▸ What is required: Would you return every line of the listing below that has "right" in it?

▸ Records to process:

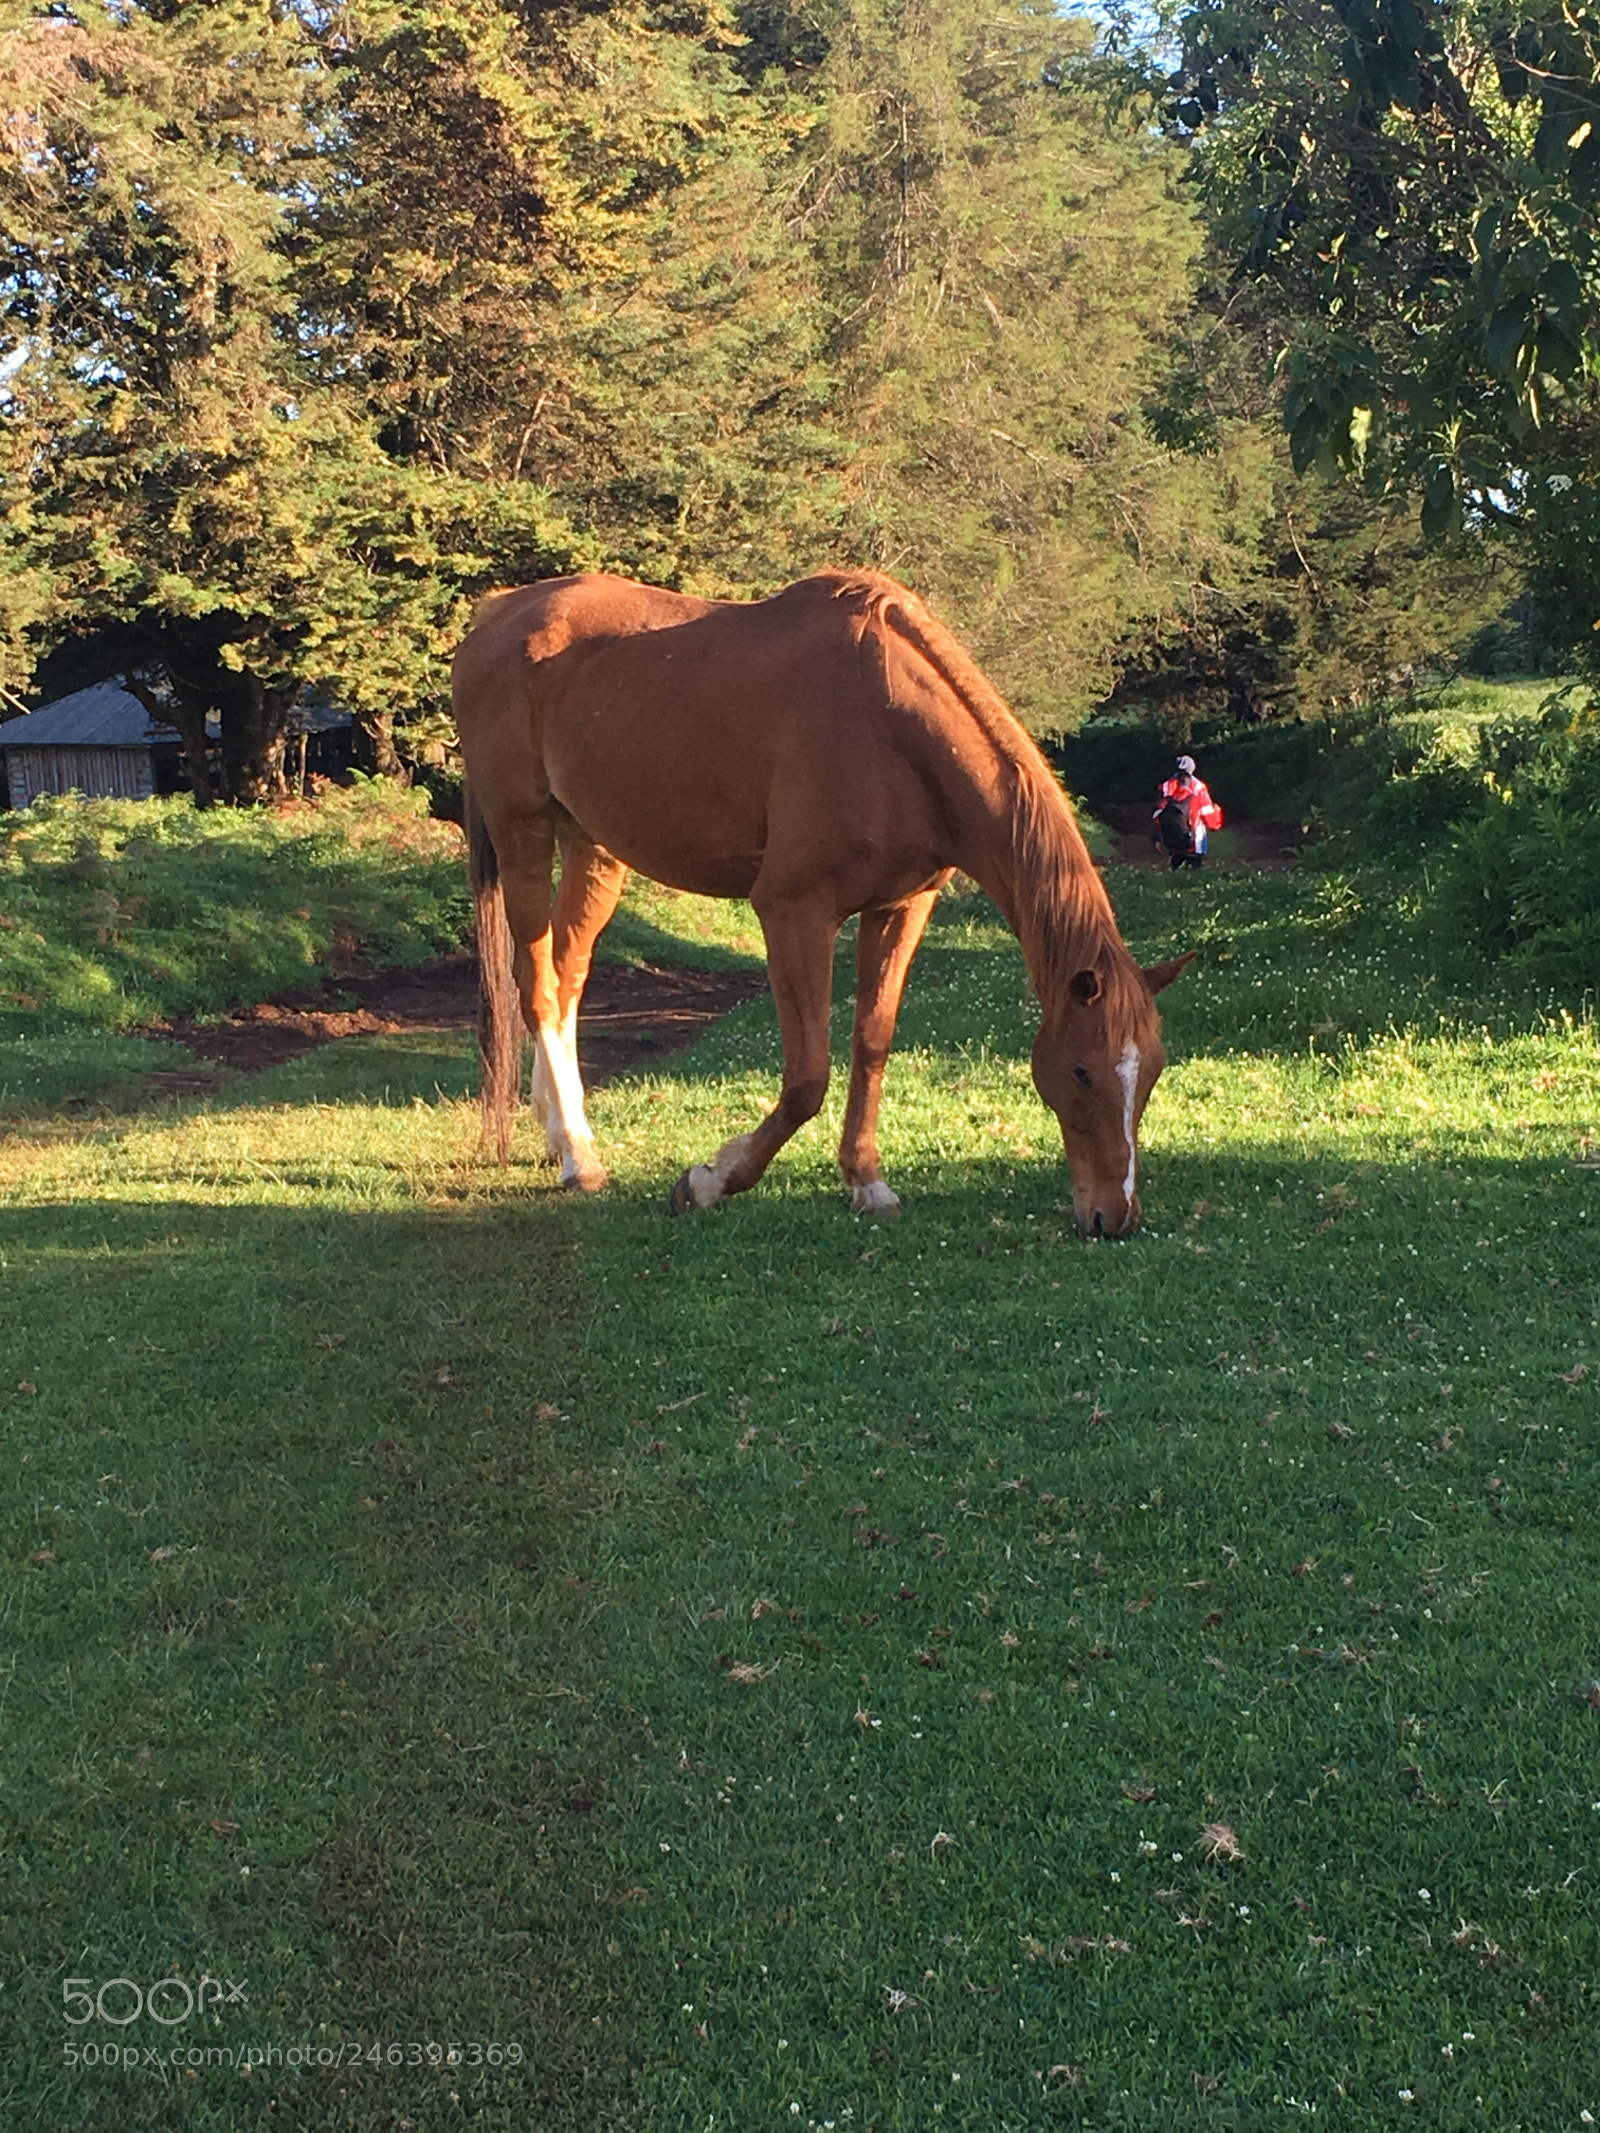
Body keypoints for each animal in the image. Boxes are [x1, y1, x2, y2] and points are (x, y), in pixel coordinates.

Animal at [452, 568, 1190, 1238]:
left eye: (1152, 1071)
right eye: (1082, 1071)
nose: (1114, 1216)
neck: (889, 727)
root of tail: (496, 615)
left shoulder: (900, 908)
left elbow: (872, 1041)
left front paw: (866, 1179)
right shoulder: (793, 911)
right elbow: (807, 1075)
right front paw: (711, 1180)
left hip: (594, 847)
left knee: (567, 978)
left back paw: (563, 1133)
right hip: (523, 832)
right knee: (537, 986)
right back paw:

==

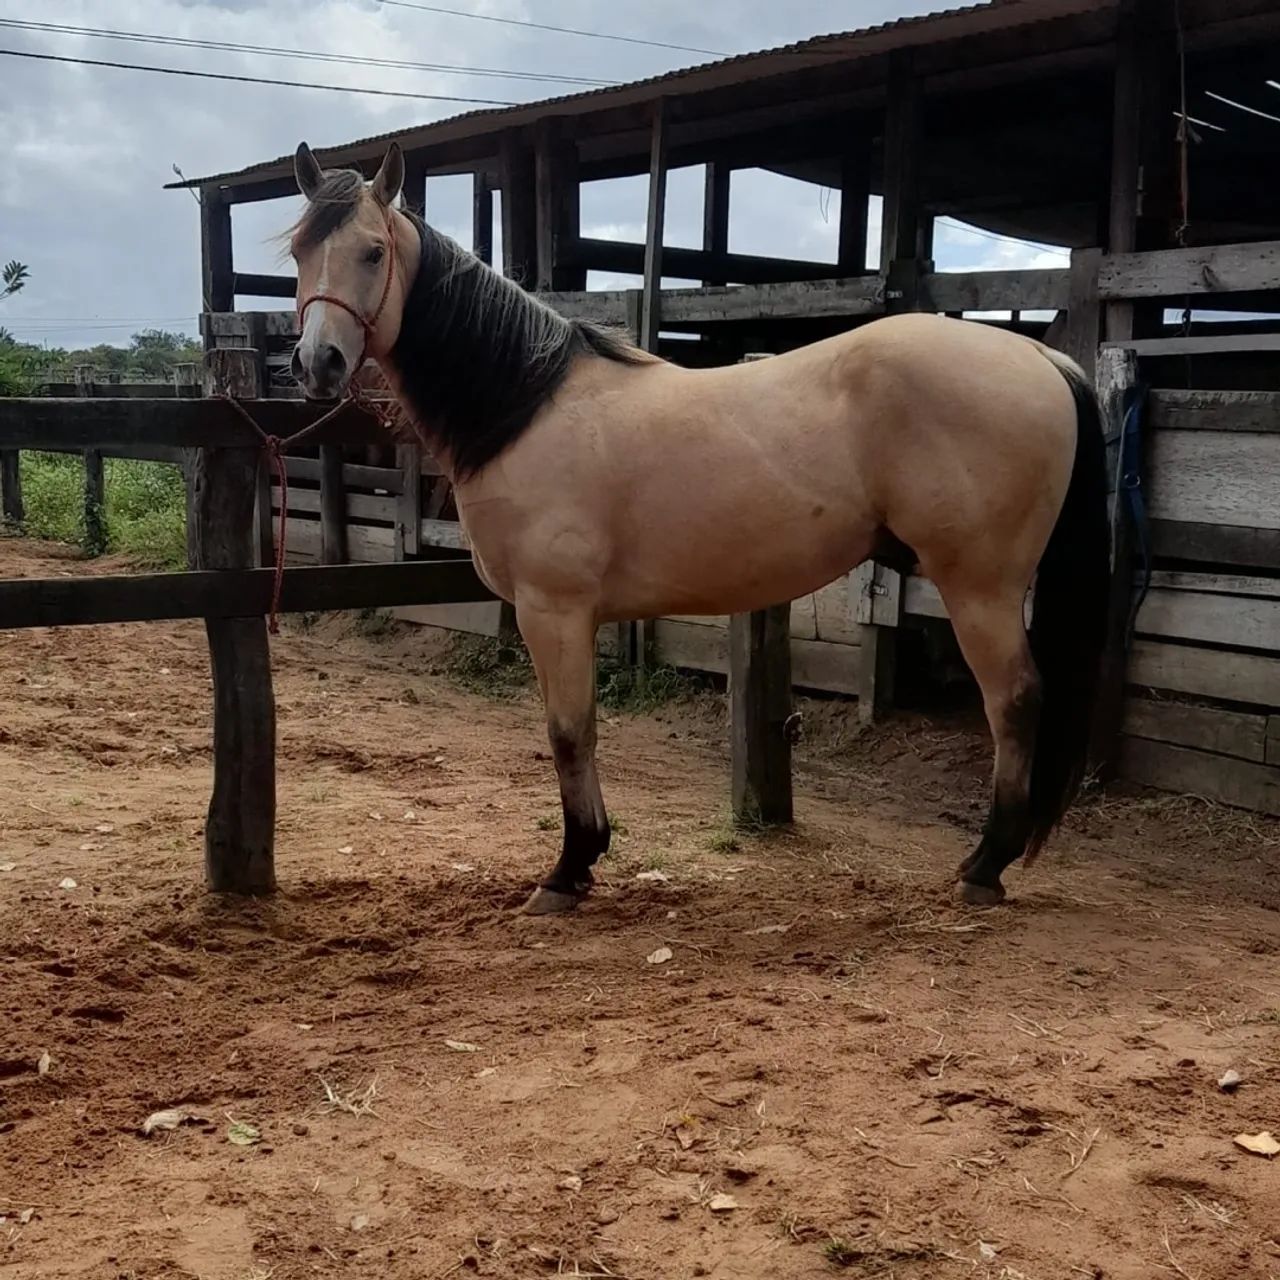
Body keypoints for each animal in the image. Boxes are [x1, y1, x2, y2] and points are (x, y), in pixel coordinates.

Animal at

▸ Final answer:
right eye: (1082, 1071)
right shoulder: (793, 911)
right elbow: (807, 1075)
right front paw: (711, 1180)
right hip: (523, 832)
right knee: (537, 986)
right back paw:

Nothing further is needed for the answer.